Problem 8: Endless Debt

The ruling class of Washington, D.C. follow in the footsteps of every entitled ruling class in human history. They always bust the monetary system by taking on reckless debt to enrich themselves, their families, their friends, and their underlings, and they love to indulge their every whimsy from the public purse. The public needs to snap the purse shut even if it takes a few fingers with it.

Solution 8: Moratorium on Debt

There have been many years of talk about a “Balanced Budge Amendment”, but any serious student of economics or history knows that neither governments nor advanced businesses can operate without credit. The government must have the same fiscal flexibility that individuals and business entities have to address crises large and small. However, this flexibility has been abused by our government as it has always been abused by governments throughout time. Congress must have its credit cards cut up and fiscal discipline must be imposed.
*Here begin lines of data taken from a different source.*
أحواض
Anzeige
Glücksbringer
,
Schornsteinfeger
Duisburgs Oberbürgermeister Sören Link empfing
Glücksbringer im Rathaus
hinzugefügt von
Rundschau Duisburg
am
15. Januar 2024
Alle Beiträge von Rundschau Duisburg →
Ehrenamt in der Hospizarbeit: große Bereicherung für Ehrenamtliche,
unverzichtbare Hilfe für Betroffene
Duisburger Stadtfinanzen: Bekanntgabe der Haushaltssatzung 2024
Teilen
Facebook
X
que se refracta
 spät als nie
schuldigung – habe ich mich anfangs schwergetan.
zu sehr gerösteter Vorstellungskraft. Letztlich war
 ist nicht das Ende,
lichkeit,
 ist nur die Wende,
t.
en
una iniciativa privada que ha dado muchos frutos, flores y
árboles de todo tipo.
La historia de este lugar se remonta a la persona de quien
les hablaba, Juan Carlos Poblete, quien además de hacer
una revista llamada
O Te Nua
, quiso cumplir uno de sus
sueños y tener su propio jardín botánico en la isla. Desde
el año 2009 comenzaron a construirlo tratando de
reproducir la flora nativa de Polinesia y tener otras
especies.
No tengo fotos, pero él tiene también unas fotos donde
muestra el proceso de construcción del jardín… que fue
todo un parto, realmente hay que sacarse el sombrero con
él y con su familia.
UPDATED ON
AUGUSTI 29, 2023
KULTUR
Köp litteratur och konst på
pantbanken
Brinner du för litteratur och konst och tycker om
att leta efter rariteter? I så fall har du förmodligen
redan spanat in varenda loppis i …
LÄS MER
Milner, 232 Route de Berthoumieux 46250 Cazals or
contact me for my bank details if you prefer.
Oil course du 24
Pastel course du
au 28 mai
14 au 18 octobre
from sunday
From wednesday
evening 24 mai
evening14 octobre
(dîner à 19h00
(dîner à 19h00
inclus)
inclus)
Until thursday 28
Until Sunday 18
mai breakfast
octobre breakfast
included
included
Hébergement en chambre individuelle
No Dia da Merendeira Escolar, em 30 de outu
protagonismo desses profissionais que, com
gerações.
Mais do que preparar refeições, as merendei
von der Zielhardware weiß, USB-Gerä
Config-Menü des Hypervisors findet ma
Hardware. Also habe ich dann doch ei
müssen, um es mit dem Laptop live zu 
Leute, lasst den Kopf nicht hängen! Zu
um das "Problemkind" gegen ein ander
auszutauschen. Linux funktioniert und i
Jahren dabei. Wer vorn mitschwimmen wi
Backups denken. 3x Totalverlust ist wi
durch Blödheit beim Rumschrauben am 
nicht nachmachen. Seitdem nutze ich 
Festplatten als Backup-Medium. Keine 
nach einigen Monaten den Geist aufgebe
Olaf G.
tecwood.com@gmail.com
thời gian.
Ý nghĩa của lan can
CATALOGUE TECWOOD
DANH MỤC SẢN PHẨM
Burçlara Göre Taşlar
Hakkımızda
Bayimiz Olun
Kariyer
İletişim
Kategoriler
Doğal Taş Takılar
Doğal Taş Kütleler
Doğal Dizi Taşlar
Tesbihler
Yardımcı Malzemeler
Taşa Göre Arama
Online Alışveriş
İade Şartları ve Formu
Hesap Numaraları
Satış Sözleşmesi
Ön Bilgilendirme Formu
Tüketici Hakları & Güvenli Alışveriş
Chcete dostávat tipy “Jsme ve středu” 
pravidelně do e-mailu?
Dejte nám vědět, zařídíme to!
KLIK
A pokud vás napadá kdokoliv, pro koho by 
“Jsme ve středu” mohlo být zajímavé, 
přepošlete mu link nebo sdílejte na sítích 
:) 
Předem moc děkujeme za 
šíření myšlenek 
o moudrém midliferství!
The budget should be balanced in real time during the span of a few years rather than the usual setting of aspirational goals and heavy costs that will fall on someone else’s shoulders. What our government has done is no different than a parent who obtains credit cards in their children’s names and social security numbers, and then runs them up to the credit limit. Ordinary people go to prison for crimes of this nature, but, paradoxically, Congress does the same and its members get re-elected. Until the “Penny Plan” discussed above has a chance to start to seriously pay down the national debt, the United States House of Representatives must declare a balanced budget moratorium and America must learn to live modestly within our means for a few years.

We here at The Cassandra Times know well that such things as balanced budgets and moving agency headquarters to other states require presidential signatures and congressional votes that are not likely to be cast due to the entrenched interests of America’s ruling class. The above exercise was not one of realistic feasibility, rather one of possibility. We know our recommendations will fall on deaf ears and that the United States is doomed to become yet another Latin American banana republic in our lifetimes. However, it was well worth noting here that the restoration of our Republic is not a matter of impossibility, but a lack of leadership and will by a ruling class that is far more concerned with feathering its own nest than the good of the people.